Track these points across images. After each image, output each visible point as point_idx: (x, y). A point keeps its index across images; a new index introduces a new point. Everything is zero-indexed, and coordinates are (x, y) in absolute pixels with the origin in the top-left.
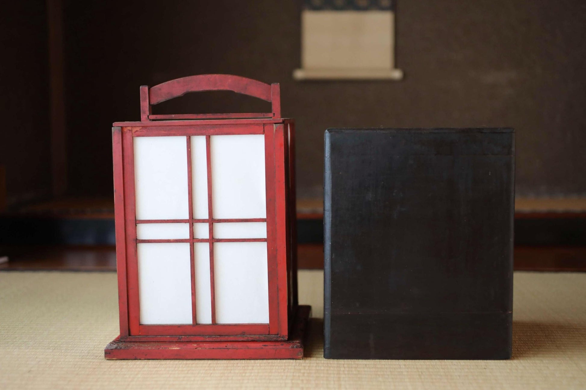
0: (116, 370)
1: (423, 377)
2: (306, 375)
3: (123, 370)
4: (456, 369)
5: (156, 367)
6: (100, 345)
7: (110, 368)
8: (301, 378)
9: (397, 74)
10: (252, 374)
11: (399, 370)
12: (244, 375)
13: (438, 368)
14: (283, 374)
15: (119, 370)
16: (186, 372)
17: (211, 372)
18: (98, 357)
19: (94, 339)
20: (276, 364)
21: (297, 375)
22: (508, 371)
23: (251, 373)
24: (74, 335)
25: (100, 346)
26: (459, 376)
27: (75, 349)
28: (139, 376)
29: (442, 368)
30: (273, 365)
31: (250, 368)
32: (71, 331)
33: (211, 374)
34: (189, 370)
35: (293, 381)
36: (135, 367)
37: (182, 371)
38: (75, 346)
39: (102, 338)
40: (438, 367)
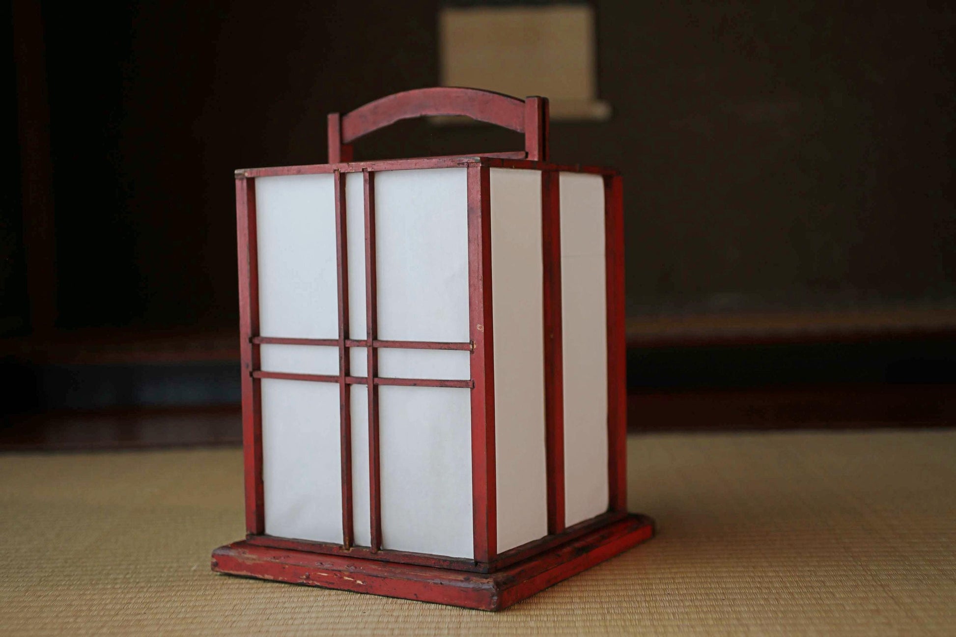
0: (67, 620)
1: (608, 617)
2: (400, 619)
3: (79, 620)
4: (669, 601)
5: (139, 614)
6: (52, 575)
7: (57, 616)
8: (390, 626)
9: (600, 111)
10: (306, 622)
11: (569, 607)
12: (290, 622)
13: (638, 602)
14: (359, 620)
15: (71, 620)
16: (190, 621)
17: (234, 619)
18: (42, 597)
19: (44, 566)
20: (351, 603)
21: (386, 620)
22: (762, 602)
23: (305, 618)
24: (11, 561)
25: (50, 579)
26: (674, 614)
27: (5, 585)
28: (105, 630)
29: (645, 601)
30: (347, 603)
31: (305, 610)
32: (8, 555)
33: (234, 622)
34: (196, 617)
35: (375, 632)
36: (102, 614)
37: (184, 618)
38: (7, 580)
39: (59, 565)
40: (639, 599)
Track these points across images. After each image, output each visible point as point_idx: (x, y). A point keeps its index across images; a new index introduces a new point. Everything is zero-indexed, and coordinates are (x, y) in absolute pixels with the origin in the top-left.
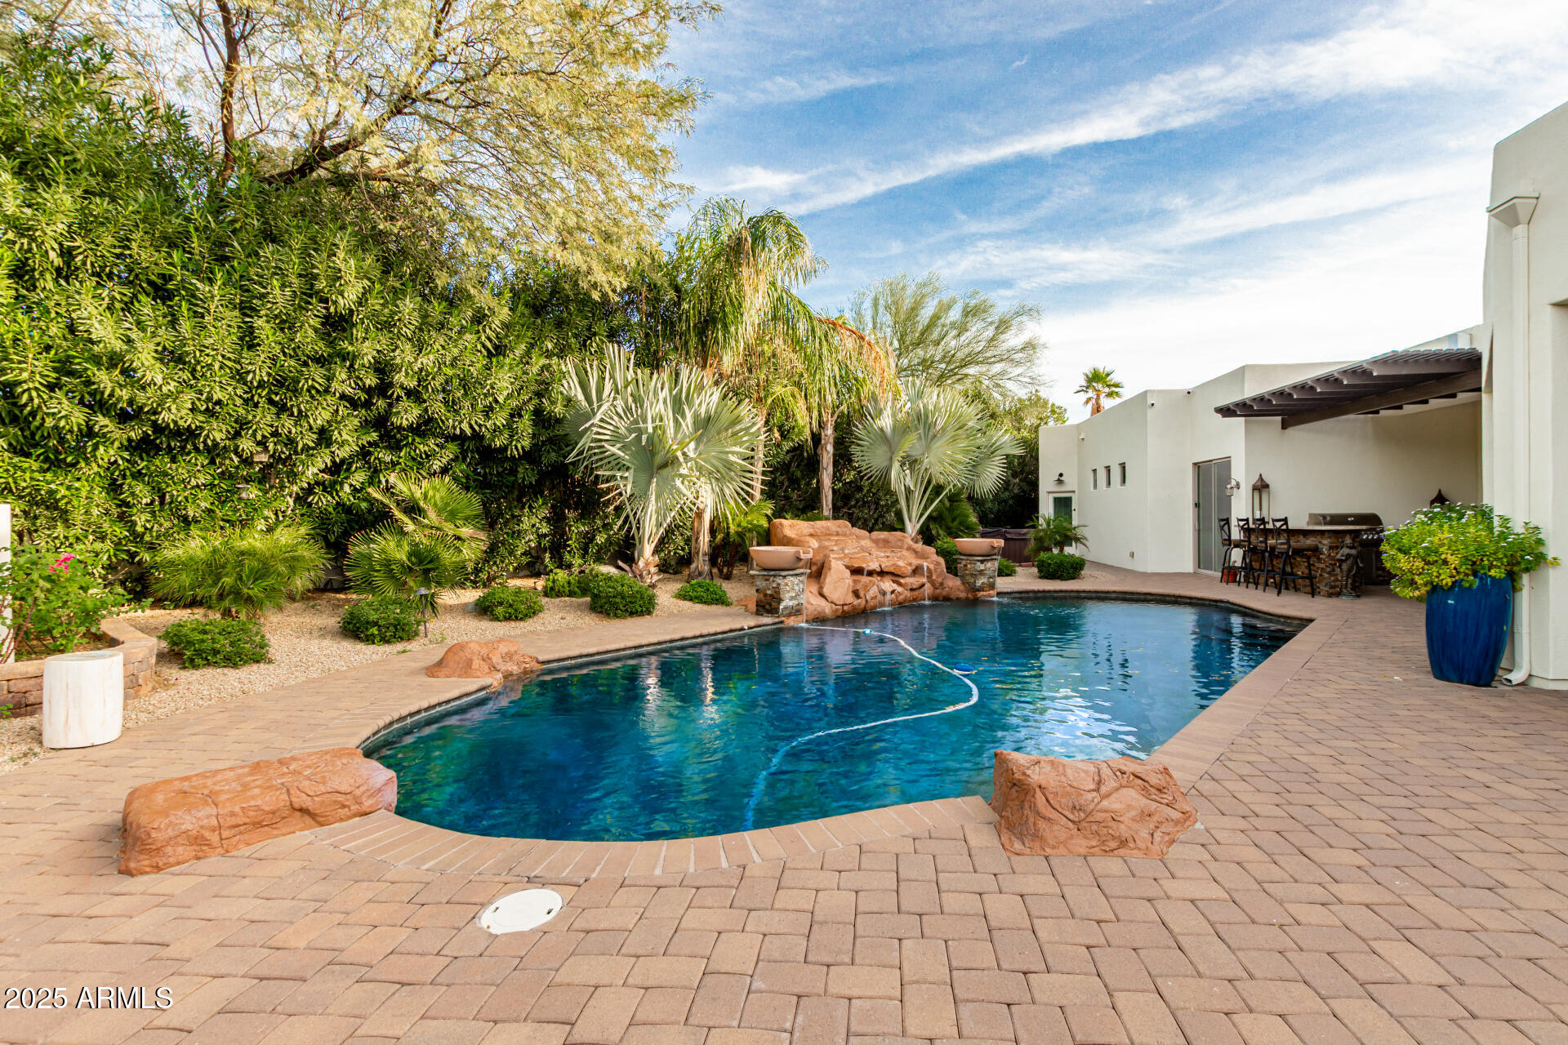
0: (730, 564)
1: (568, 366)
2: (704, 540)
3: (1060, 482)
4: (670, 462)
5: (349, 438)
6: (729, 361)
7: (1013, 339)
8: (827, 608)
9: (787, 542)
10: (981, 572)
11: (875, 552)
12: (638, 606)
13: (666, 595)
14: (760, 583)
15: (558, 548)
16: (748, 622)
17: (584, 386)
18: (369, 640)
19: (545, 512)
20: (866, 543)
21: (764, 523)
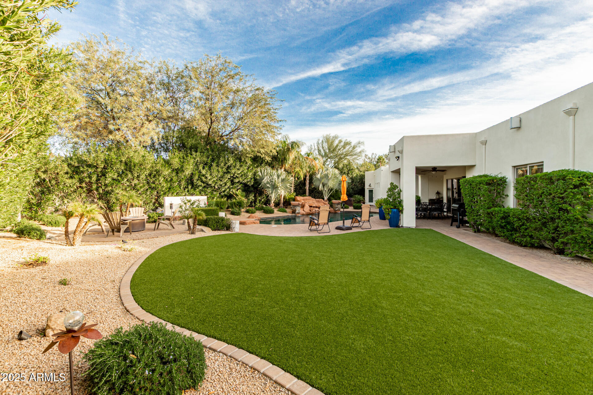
---*---
Copy every one of the lines above word for word, and leave the pictures out of your copy.

Track these points across images. After each image, output each visible point as point_idx: (x, y). A point keeps its index across images; a new index introduces a new point. Everything is zero-indexed, and coordinates are (x, y) in absolute pixels with the origin in the top-left.
0: (116, 370)
1: (423, 377)
2: (306, 375)
3: (123, 370)
4: (456, 369)
5: (156, 367)
6: (100, 345)
7: (110, 368)
8: (301, 378)
9: (397, 74)
10: (252, 374)
11: (399, 370)
12: (244, 375)
13: (438, 368)
14: (283, 374)
15: (119, 370)
16: (186, 372)
17: (211, 372)
18: (98, 357)
19: (94, 339)
20: (276, 364)
21: (297, 375)
22: (508, 371)
23: (251, 373)
24: (74, 335)
25: (100, 346)
26: (459, 376)
27: (75, 349)
28: (139, 376)
29: (442, 368)
30: (273, 365)
31: (250, 368)
32: (71, 331)
33: (211, 374)
34: (189, 370)
35: (293, 381)
36: (135, 367)
37: (182, 371)
38: (75, 346)
39: (102, 338)
40: (438, 367)
0: (67, 620)
1: (608, 617)
2: (400, 619)
3: (79, 620)
4: (669, 601)
5: (139, 614)
6: (52, 575)
7: (57, 616)
8: (390, 626)
9: (600, 111)
10: (306, 622)
11: (569, 607)
12: (290, 622)
13: (638, 602)
14: (359, 620)
15: (71, 620)
16: (190, 621)
17: (234, 619)
18: (42, 597)
19: (44, 566)
20: (351, 603)
21: (386, 620)
22: (762, 602)
23: (305, 618)
24: (11, 561)
25: (50, 579)
26: (674, 614)
27: (5, 585)
28: (105, 630)
29: (645, 601)
30: (347, 603)
31: (305, 610)
32: (8, 555)
33: (234, 622)
34: (196, 617)
35: (375, 632)
36: (102, 614)
37: (184, 618)
38: (7, 580)
39: (59, 565)
40: (639, 599)
Track these points across images. After each image, output each visible point as point_idx: (x, y). A point keeps its index across images; a new index introduces a new point. Everything is zero-indexed, and coordinates are (x, y) in absolute pixels with the origin in the top-left.
0: (730, 564)
1: (568, 366)
2: (704, 540)
3: (1060, 482)
4: (670, 462)
5: (349, 438)
6: (729, 361)
7: (1013, 339)
8: (827, 608)
9: (787, 542)
10: (981, 572)
11: (875, 552)
12: (638, 606)
13: (666, 595)
14: (760, 583)
15: (558, 548)
16: (748, 622)
17: (584, 386)
18: (369, 640)
19: (545, 512)
20: (866, 543)
21: (764, 523)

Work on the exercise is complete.